Swiss authorities have announced that they will not extradite filmmaker Roman Polanski to the United States.
Justice Minister Eveline Widmer-Schlumpf told a news conference on Monday: “He’s a free man.” Polanski, 76, has already been released from house arrest at his chalet in Gstaad.
The Swiss Federal Department of Justice and Police said the decision came because Polanski had been coming in and out of Switzerland since 2006 to go to his vacation home; therefore he could not have reliably been expected to have been arrested and deported when he visited the country to accept an award from the Zurich Film Festival in September 2009.
“Roman Polanski would not have decided to go to the film festival in Zürich in September 2009 if he had not trusted that the journey would not entail any legal disadvantages for him,” the Swiss justice ministry said in a statement.
The Swiss authorities said the extradition request was “undermined by a serious fault” in that US authorities had not turned over requested documents related to the case.
Widmer-Schlumpf said the US wouldn’t be able to contest the ruling.
The extradition request was tied to sentencing related to Polanski’s plea deal after having sex with an underage girl in 1977.
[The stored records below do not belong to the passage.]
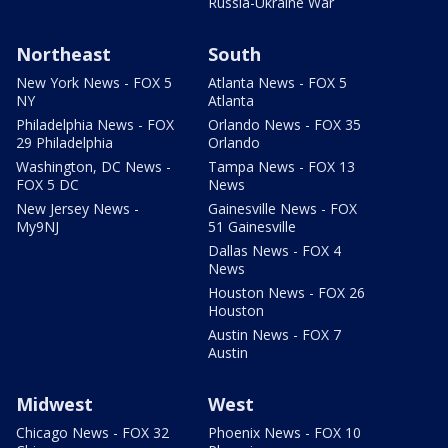
Russia-Ukraine War
Northeast
South
New York News - FOX 5
Atlanta News - FOX 5
NY
Atlanta
Philadelphia News - FOX
Orlando News - FOX 35
29 Philadelphia
Orlando
Washington, DC News -
Tampa News - FOX 13
FOX 5 DC
News
New Jersey News -
Gainesville News - FOX
My9NJ
51 Gainesville
Dallas News - FOX 4
News
Houston News - FOX 26
Houston
Austin News - FOX 7
Austin
Midwest
West
Chicago News - FOX 32
Phoenix News - FOX 10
The Swiss Federal Department of Justice and Police said a flaw in the U.S. extradition request could not be ruled out and that Polanski, who maintains a vacation home in Switzerland, could reliably expect not to be arrested and deported since the U.S. knew of his frequent presence there over the last few years but never acted on it.
Polanski’s most recent film, thriller The Ghost Writer (also known as The Ghost) was completed during his house arrest.